Segment Start: RECORDS

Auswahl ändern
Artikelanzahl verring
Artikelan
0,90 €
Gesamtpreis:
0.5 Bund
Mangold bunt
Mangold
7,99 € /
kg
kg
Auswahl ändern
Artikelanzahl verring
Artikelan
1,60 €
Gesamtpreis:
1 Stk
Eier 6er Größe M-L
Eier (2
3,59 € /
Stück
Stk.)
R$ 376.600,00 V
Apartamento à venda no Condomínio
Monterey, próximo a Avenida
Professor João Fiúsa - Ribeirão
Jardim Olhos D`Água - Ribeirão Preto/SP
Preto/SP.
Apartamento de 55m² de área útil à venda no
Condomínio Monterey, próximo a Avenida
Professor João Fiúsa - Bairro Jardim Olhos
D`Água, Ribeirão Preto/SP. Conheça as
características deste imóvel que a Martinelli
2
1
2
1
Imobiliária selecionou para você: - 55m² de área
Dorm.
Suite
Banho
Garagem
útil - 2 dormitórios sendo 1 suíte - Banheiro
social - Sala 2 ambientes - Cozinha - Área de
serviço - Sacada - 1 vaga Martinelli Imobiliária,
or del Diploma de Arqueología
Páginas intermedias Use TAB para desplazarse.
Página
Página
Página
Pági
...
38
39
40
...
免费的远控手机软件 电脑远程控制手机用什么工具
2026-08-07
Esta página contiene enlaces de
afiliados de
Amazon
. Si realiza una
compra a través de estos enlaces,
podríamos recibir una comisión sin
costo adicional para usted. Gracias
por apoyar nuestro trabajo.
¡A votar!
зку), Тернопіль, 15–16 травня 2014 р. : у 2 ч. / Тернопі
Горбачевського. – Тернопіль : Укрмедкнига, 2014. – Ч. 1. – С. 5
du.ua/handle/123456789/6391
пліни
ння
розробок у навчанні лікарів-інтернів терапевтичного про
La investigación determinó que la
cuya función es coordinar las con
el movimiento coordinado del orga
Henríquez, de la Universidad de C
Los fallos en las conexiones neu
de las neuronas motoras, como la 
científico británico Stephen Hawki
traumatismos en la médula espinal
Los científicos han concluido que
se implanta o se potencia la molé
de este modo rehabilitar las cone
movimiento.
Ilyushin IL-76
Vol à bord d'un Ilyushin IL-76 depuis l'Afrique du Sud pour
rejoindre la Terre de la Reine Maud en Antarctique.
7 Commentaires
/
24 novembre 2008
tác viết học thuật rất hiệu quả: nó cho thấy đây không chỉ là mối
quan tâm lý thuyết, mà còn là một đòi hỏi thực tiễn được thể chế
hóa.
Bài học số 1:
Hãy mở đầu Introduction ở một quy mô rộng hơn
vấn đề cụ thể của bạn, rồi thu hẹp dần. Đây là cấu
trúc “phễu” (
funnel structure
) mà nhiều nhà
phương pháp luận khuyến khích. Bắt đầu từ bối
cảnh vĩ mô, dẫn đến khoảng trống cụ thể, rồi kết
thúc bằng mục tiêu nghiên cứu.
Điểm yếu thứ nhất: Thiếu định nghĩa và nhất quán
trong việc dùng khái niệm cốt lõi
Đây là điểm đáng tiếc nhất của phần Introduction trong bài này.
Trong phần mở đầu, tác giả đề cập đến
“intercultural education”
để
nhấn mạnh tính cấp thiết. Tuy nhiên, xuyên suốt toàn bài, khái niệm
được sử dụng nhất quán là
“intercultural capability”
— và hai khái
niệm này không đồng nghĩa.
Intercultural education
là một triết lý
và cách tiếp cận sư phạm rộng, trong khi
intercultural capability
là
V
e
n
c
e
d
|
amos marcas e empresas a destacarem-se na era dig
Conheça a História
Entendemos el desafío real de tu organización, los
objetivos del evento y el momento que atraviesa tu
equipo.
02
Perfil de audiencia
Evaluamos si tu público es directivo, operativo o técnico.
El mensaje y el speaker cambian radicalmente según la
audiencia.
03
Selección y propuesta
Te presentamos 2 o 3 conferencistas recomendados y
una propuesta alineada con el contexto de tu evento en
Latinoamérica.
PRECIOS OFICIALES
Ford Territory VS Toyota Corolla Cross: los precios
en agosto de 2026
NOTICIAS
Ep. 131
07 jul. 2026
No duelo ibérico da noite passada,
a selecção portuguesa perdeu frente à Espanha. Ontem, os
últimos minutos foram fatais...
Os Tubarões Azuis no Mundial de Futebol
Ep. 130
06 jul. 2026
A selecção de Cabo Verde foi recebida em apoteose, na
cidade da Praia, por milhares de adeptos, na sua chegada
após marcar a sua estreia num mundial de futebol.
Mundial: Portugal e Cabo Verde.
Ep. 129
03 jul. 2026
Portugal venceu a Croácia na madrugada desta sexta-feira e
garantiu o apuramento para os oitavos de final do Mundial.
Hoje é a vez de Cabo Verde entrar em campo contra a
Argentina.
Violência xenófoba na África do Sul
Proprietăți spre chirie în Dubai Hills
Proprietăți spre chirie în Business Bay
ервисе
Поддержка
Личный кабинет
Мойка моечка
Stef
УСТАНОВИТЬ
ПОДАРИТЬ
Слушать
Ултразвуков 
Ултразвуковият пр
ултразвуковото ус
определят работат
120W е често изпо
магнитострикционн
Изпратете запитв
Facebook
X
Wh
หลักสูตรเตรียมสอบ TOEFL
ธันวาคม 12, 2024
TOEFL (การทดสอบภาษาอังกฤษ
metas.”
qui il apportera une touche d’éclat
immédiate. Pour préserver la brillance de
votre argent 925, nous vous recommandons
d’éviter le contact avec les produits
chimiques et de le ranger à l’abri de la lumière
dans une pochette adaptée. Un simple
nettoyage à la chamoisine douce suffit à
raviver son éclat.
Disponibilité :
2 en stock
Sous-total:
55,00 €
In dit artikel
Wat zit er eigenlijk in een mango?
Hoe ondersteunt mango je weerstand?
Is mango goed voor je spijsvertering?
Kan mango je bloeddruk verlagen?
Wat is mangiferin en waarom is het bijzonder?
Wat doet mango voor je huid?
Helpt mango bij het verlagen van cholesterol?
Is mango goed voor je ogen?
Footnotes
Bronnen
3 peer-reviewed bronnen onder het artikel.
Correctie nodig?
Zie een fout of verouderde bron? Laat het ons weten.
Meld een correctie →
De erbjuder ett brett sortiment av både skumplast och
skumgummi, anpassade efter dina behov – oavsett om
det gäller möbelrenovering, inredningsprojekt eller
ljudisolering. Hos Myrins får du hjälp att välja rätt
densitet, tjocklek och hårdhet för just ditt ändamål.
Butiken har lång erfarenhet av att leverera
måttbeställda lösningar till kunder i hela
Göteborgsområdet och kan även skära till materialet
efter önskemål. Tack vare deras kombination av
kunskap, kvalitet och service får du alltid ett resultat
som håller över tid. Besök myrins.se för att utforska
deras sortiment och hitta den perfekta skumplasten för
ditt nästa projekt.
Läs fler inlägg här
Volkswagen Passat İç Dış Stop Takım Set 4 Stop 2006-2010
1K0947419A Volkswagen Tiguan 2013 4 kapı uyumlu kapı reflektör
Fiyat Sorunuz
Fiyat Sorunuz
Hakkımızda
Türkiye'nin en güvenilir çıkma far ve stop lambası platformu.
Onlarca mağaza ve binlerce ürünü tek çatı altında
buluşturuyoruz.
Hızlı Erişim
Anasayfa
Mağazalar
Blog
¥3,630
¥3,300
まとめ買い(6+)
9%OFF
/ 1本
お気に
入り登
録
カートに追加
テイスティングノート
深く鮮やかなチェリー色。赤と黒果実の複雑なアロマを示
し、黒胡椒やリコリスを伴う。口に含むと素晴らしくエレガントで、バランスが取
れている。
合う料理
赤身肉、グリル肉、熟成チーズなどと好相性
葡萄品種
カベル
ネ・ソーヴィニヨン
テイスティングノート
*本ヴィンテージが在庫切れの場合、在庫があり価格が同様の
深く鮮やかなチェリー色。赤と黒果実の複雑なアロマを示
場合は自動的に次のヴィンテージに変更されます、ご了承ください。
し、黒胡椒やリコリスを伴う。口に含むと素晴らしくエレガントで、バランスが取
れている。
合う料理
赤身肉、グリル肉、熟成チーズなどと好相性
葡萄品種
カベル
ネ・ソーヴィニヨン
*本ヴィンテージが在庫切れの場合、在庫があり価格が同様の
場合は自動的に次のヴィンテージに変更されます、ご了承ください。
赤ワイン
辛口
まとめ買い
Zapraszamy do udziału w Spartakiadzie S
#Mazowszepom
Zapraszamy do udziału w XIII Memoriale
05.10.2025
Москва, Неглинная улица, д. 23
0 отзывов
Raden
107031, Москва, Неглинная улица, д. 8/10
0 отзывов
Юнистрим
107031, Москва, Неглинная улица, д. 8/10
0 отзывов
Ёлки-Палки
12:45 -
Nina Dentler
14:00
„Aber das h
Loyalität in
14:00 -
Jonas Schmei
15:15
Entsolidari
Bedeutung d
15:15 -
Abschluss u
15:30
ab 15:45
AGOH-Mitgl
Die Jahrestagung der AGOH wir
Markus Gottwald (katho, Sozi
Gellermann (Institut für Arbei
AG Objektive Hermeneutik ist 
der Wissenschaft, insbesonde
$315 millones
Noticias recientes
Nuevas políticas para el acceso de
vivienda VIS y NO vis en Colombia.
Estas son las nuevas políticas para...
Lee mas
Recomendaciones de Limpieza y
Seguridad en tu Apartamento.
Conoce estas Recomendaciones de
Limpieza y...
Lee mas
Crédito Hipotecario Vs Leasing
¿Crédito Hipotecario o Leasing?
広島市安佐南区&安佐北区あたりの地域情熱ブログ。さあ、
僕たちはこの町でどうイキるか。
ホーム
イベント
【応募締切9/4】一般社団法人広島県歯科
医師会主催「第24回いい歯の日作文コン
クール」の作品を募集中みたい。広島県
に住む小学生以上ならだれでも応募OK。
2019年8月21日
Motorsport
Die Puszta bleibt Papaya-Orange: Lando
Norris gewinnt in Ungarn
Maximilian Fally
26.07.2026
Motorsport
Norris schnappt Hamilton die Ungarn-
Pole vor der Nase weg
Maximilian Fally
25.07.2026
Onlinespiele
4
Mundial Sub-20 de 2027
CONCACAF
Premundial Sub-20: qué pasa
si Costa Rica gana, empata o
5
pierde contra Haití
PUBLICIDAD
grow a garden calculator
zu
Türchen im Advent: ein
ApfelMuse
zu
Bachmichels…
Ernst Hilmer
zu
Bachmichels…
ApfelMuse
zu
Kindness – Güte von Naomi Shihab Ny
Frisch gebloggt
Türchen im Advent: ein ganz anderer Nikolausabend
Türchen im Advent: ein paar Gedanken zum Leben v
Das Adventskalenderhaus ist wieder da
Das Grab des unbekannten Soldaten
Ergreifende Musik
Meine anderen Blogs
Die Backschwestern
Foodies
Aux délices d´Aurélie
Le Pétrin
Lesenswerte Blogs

Segment End: RECORDS

→ GOAL OF THE EXERCISE:
Every line above from the line with "or del Diploma de Arqueología" to the line with "Hãy mở đầu Introduction ở một quy mô rộng hơn" is wanted, ends included; write them out exactly and add no other line.

→ COMPLETED TASK:
or del Diploma de Arqueología
Páginas intermedias Use TAB para desplazarse.
Página
Página
Página
Pági
...
38
39
40
...
免费的远控手机软件 电脑远程控制手机用什么工具
2026-08-07
Esta página contiene enlaces de
afiliados de
Amazon
. Si realiza una
compra a través de estos enlaces,
podríamos recibir una comisión sin
costo adicional para usted. Gracias
por apoyar nuestro trabajo.
¡A votar!
зку), Тернопіль, 15–16 травня 2014 р. : у 2 ч. / Тернопі
Горбачевського. – Тернопіль : Укрмедкнига, 2014. – Ч. 1. – С. 5
du.ua/handle/123456789/6391
пліни
ння
розробок у навчанні лікарів-інтернів терапевтичного про
La investigación determinó que la
cuya función es coordinar las con
el movimiento coordinado del orga
Henríquez, de la Universidad de C
Los fallos en las conexiones neu
de las neuronas motoras, como la 
científico británico Stephen Hawki
traumatismos en la médula espinal
Los científicos han concluido que
se implanta o se potencia la molé
de este modo rehabilitar las cone
movimiento.
Ilyushin IL-76
Vol à bord d'un Ilyushin IL-76 depuis l'Afrique du Sud pour
rejoindre la Terre de la Reine Maud en Antarctique.
7 Commentaires
/
24 novembre 2008
tác viết học thuật rất hiệu quả: nó cho thấy đây không chỉ là mối
quan tâm lý thuyết, mà còn là một đòi hỏi thực tiễn được thể chế
hóa.
Bài học số 1:
Hãy mở đầu Introduction ở một quy mô rộng hơn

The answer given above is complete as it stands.